Sjón’s Red Milk is a novel of snippets that cover the short life of Icelandic Neo-Nazi Gunnar Kampen. Opening with him lying dead in a train in the UK, in just 132 pages it covers his short journey through life from his childhood to his final day aboard said train. And while at first I found the structure a little bit lacking, a little bit incomplete, it started making sense once I finished the novel: the various chapters seemed more like stations in Kampen’s life. The many stations where others got on or off, where he switched tracks and shifted his journey towards a darker and crueller destination.
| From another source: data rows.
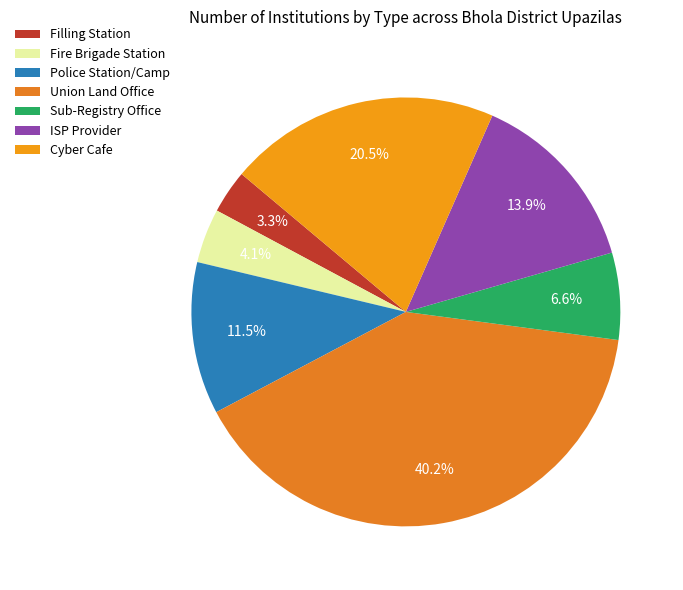

Is there any slice that represents more than half of the pie?

No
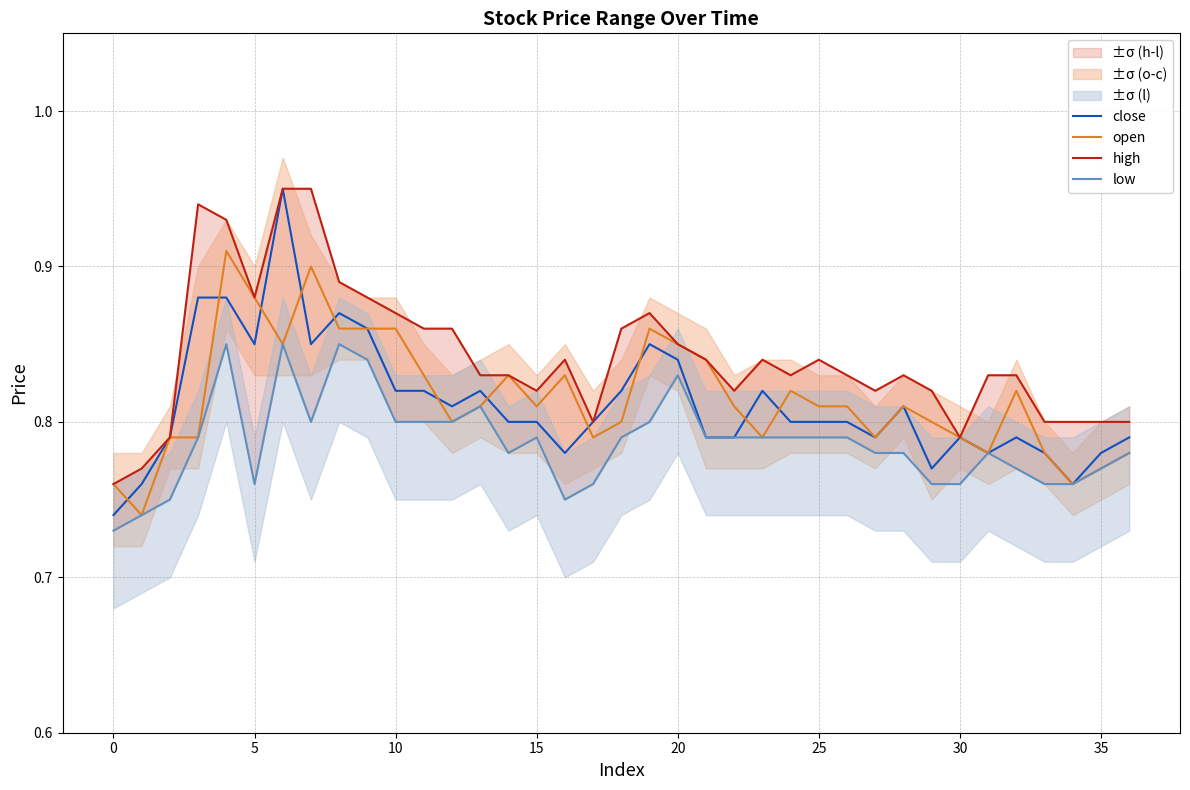

Reading right to left, what are all the values shown in this chart?

close: 0.8	0.8	0.8	0.8	0.8	0.8	0.8	0.8	0.8	0.8	0.8	0.8	0.8	0.8	0.8	0.8	0.8	0.8	0.8	0.8	0.8	0.8	0.8	0.8	0.8	0.8	0.8	0.9	0.9	0.8	0.9	0.8	0.9	0.9	0.8	0.8	0.7
open: 0.8	0.8	0.8	0.8	0.8	0.8	0.8	0.8	0.8	0.8	0.8	0.8	0.8	0.8	0.8	0.8	0.8	0.9	0.8	0.8	0.8	0.8	0.8	0.8	0.8	0.8	0.9	0.9	0.9	0.9	0.8	0.9	0.9	0.8	0.8	0.7	0.8
high: 0.8	0.8	0.8	0.8	0.8	0.8	0.8	0.8	0.8	0.8	0.8	0.8	0.8	0.8	0.8	0.8	0.8	0.9	0.9	0.8	0.8	0.8	0.8	0.8	0.9	0.9	0.9	0.9	0.9	0.9	0.9	0.9	0.9	0.9	0.8	0.8	0.8
low: 0.8	0.8	0.8	0.8	0.8	0.8	0.8	0.8	0.8	0.8	0.8	0.8	0.8	0.8	0.8	0.8	0.8	0.8	0.8	0.8	0.8	0.8	0.8	0.8	0.8	0.8	0.8	0.8	0.8	0.8	0.8	0.8	0.8	0.8	0.8	0.7	0.7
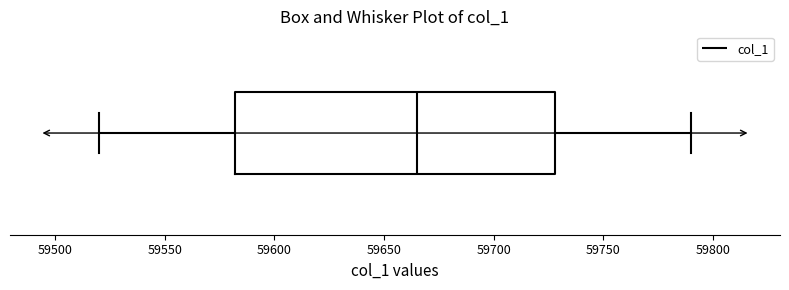

Where is the right edge of the box on the x-axis? The values are not printed on the chart, so give them approximately, as read against the axis.

59730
How Savitri Devi Mukherji planted the seed of Neo-Nazism in him and how it found a warm place to grow in Gunnar in the middle of Iceland’s landscape.

People often blame parents for their children’s mistakes or the way they turn out as grownups, which is something I never understood because it takes the weight of responsibility off the shoulders of the perpetrator. Or how people would often say “they were such a polite person, they always said hello”, as if manners are a guarantee for goodness or kindness. And I love that this short little book touches on this too: that monsters are often raised in loving families.

Though I didn’t love Red Milk as much as Sjón’s other works, I’m very glad to have read it. It gives a very interesting perspective to a dark period of history that never really ended. It’s just changed its nature and name and still lurks around stations in our lives and people who enter and leave them, dragging their muddy shoes through our carriages.